İHD Şanlıurfa Şubesi Başkanı Cemal Babaoğlu sözde Ceylanpınar`da halkı gezerek bir nabız yoklaması yapmış. İnsanların haklarını araması gereken Babaoğlu bakın neler söylemiş:
"Ceylanpınar`a vardığımızda kimlerle görüşeceğimizi planladık. Önce seçilmişler yani belediye, siyasi partiler, STÖ`leri muhtarlar ve en son Kaymakam ziyaret edilecek, Demokrasinin kriteri budur. Seçilmişlere her daim öncelik verilir… Görüştüğümüz kurumlar; Ceylanpınar Belediye başkan ve yardımcıları, Esnaf ve sanatkârlar odası, Tarım İş sendikası, Yenişehir mahalle muhtarı, BDP ile CHP ilçe örgütleri ve çatışmalarda seken kurşunlardan yaşamını yitiren ailelerle görüştük” diyor.
Babaoğlu, şimdiye kadar savunanları tarafından teoride yaldızlı sözlerle pazarlanıp pratikte hiçbir zaman görülmeyen demokrasiden dem vuruyor. Ama ne yazık ki her yerde olduğu gibi bizim Ceylanpınar`da da ‘sadece bize demokrasi` mantığı devreye giriyor. Demokrasiden dem vuran Babaoğlu Ceylanpınar`da faaliyet gösteren 40 sivil Toplum Kuruluşundan sadece kendisi gibi düşünenleri ziyaret ediyor. Diğer STK`ları ile HÜDA PAR gibi bir partiyi ziyaret etmeyi düşünmüyor. Dedim ya demokrasi dedikleri sadece kendileri gibi düşünenler için geçerlidir. YaniBabaoğlu, birkaç parti ve STK`nın görüşlerini tüm Ceylanpınar halkının görüşüymüş gibi göstermeye çalışıyor.

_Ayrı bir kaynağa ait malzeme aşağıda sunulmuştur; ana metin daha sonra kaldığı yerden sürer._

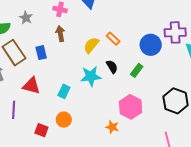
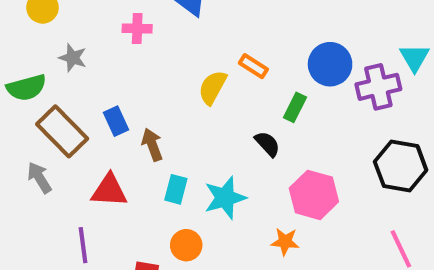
purple cross: (175, 32) -> (378, 87), moved
brown arrow: (60, 34) -> (152, 145), moved
black semicircle: (112, 67) -> (267, 144), moved
green rectangle: (137, 70) -> (295, 107), moved
cyan star: (91, 76) -> (225, 198), moved

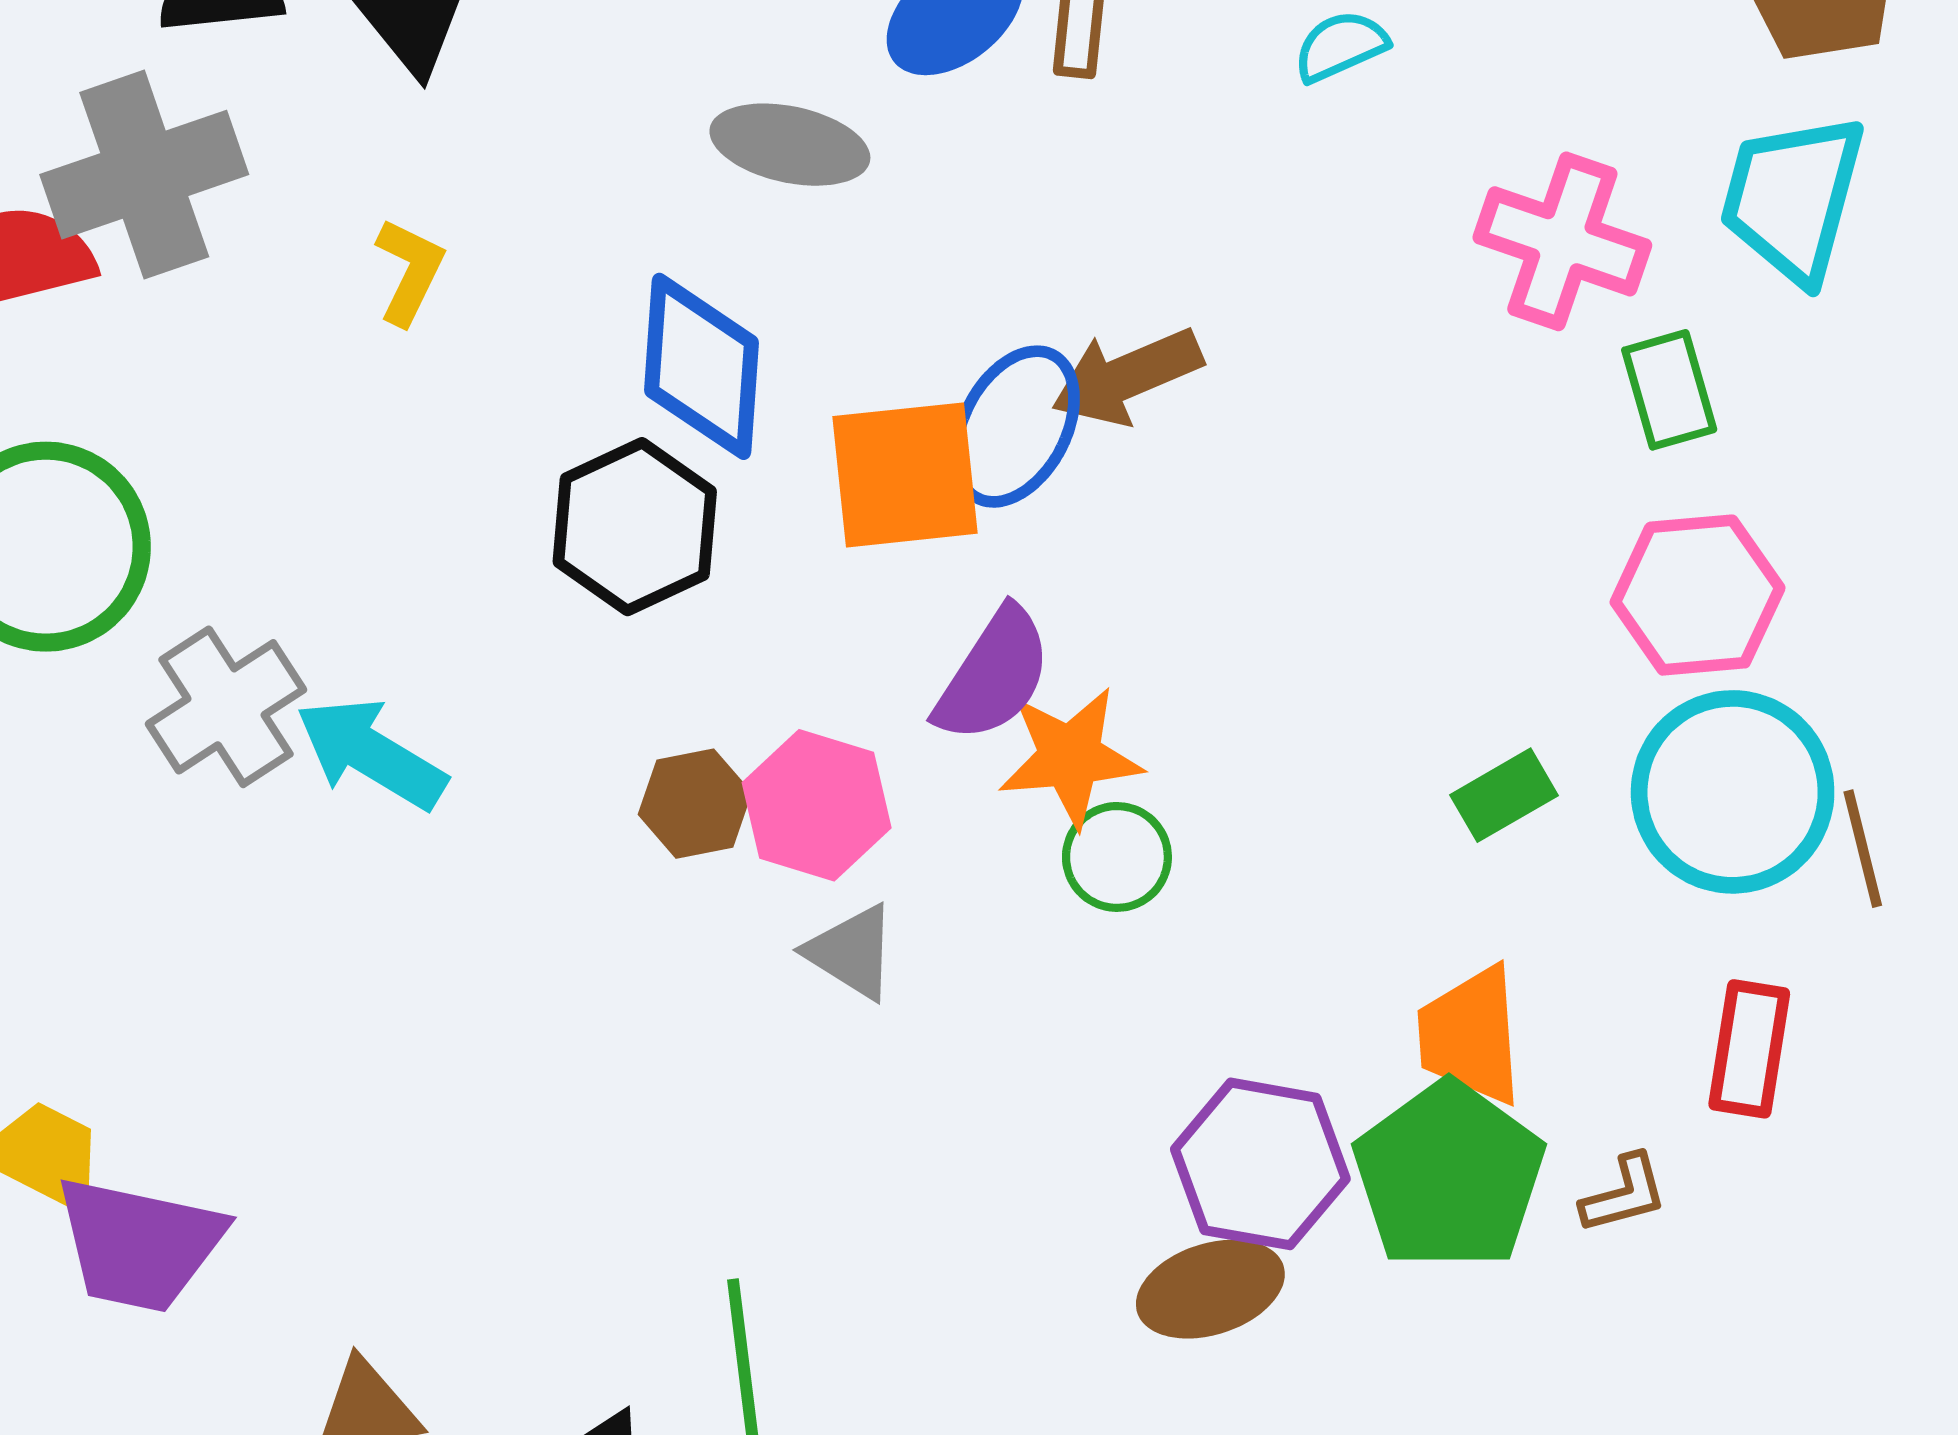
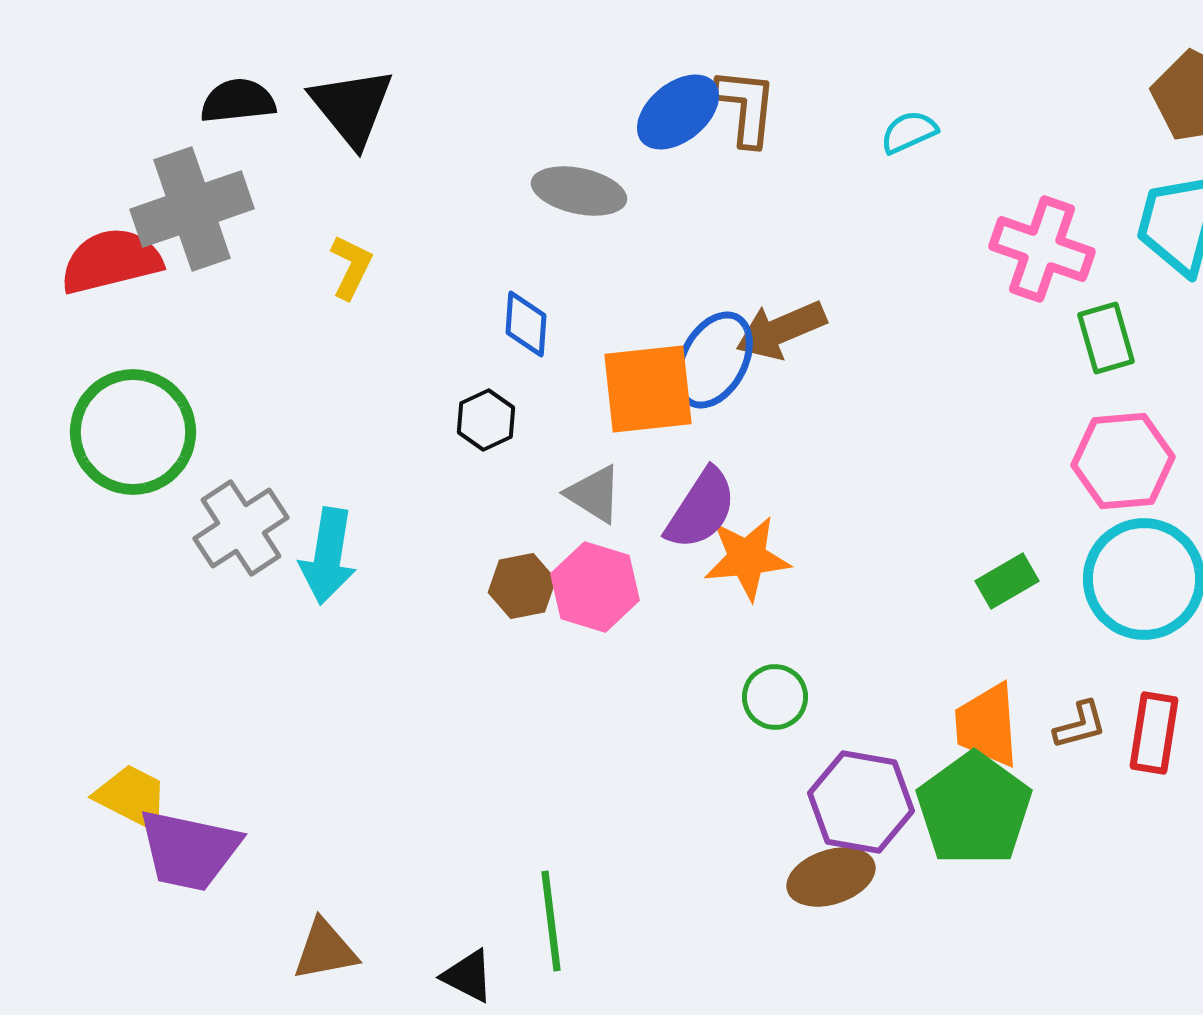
blue diamond: (701, 366) -> (526, 324), size x0.6
black hexagon: (635, 527) -> (486, 420), size x0.6
cyan arrow: (371, 754) -> (328, 556), turned -112
green circle: (1117, 857) -> (775, 697), moved
gray triangle: (852, 952) -> (594, 494), moved
brown L-shape: (1624, 1194) -> (1080, 725), moved

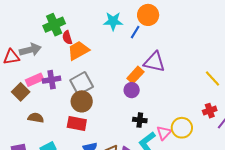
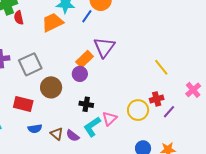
orange trapezoid: (78, 50) -> (52, 22), moved
purple triangle: (154, 62) -> (104, 47), turned 50
brown circle: (82, 101) -> (51, 87), moved
yellow circle: (182, 128) -> (138, 110), moved

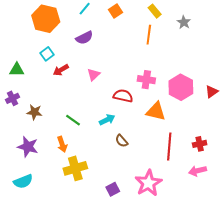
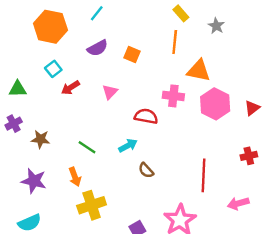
orange square: (115, 11) -> (132, 54), moved, turned -32
orange triangle: (156, 111) -> (199, 71), moved
red cross: (200, 144) -> (249, 156), moved

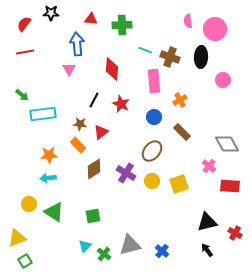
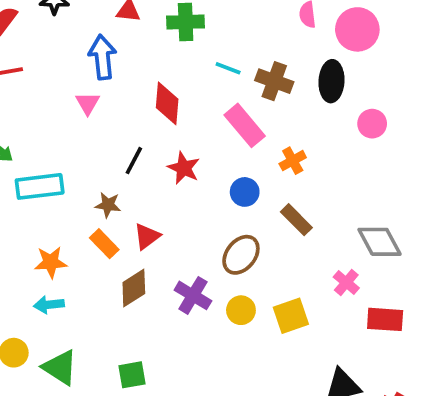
pink rectangle: (154, 81) -> (245, 125), turned -35
red triangle: (101, 132) -> (147, 236), moved

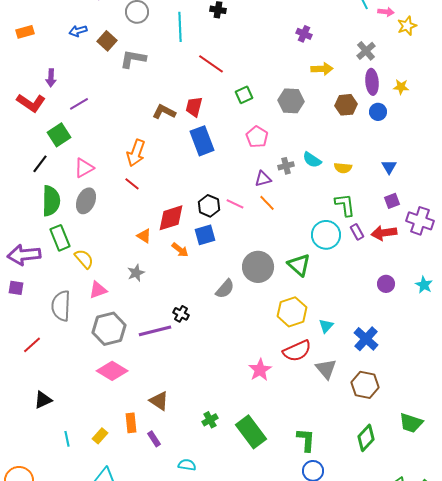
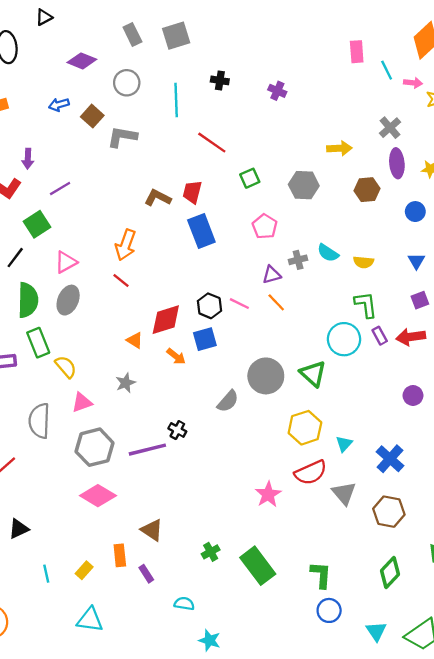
purple cross: (304, 34) -> (277, 91), moved
blue circle: (378, 112) -> (415, 212), moved

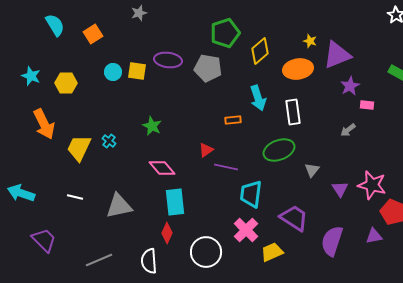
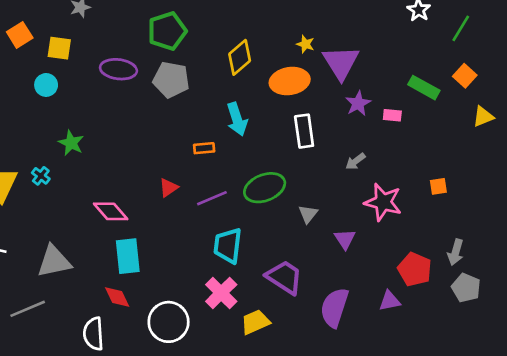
green pentagon: (225, 33) -> (167, 31), moved
purple triangle: (337, 55) -> (341, 63), turned -40
yellow square: (137, 71) -> (59, 48), moved
pink rectangle: (367, 105) -> (392, 115), moved
white rectangle: (293, 112) -> (304, 131), moved
green star: (152, 126) -> (71, 143), moved
purple line: (226, 167) -> (212, 198), moved, turned -35
pink star: (372, 185) -> (383, 202), moved
red diamond: (167, 233) -> (117, 297), turned -50
gray line: (99, 260) -> (28, 309), moved

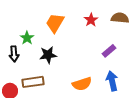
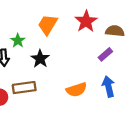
brown semicircle: (120, 18) -> (115, 31), moved
red star: (91, 20) -> (86, 21), size x1.5
black star: (48, 55) -> (40, 59), turned -30

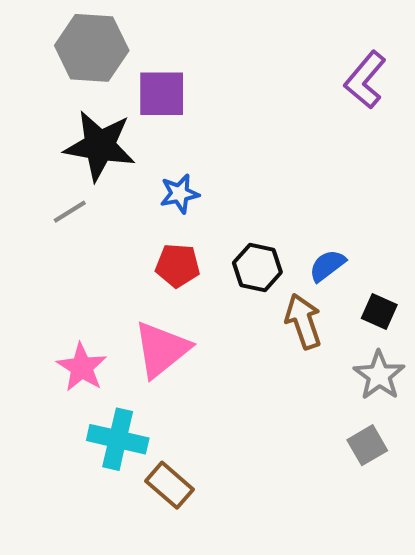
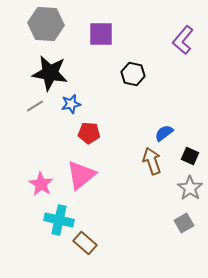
purple square: (162, 94) -> (101, 34), moved
blue star: (180, 194) -> (71, 104), moved
black hexagon: (257, 268) -> (133, 74), moved

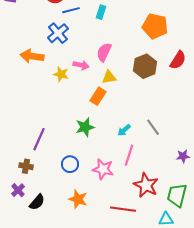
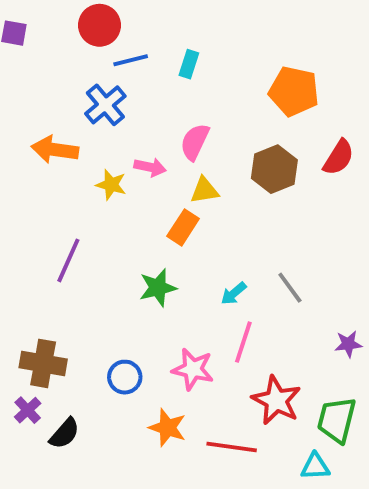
purple line: (39, 139) -> (68, 260), moved
blue circle: (70, 164) -> (125, 377), moved
brown cross: (26, 166) -> (43, 363), size x1.6
orange star: (78, 199) -> (168, 428), moved

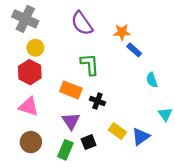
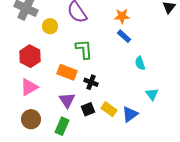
orange star: (122, 32) -> (122, 16), moved
yellow circle: (35, 48) -> (50, 26), moved
pink triangle: (29, 107) -> (29, 87), turned -48
black square: (89, 142) -> (88, 109), moved

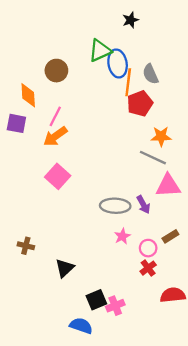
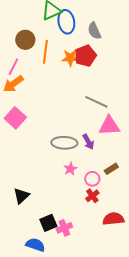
brown circle: (56, 71) -> (25, 40), moved
orange line: (128, 82) -> (45, 52), moved
orange star: (161, 136) -> (70, 58), moved

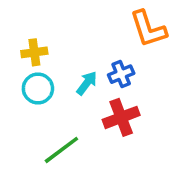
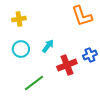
yellow cross: (34, 52) -> (19, 19), moved
blue cross: (121, 74) -> (90, 55), moved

Sahi yıllardır ağızlardan düşürülmeyen şu demokrasi nimetinden! İnsanlar ne zaman faydalanacaklar. Gerçi Cezayir ve Mısır örneğinde olduğu gibi koca koca adamların ağızlarında geveleyip durdukları demokrasinin ne olduğunu gördük. İşte bizim memleketimizde de aynı şey geçerli demokrasi ama bazıları için… Mesela bölgede demokrasi havariliğine soyunanların kendileri gibi düşünmeyen kurumlara neler yaptıklarını hepimiz biliyoruz.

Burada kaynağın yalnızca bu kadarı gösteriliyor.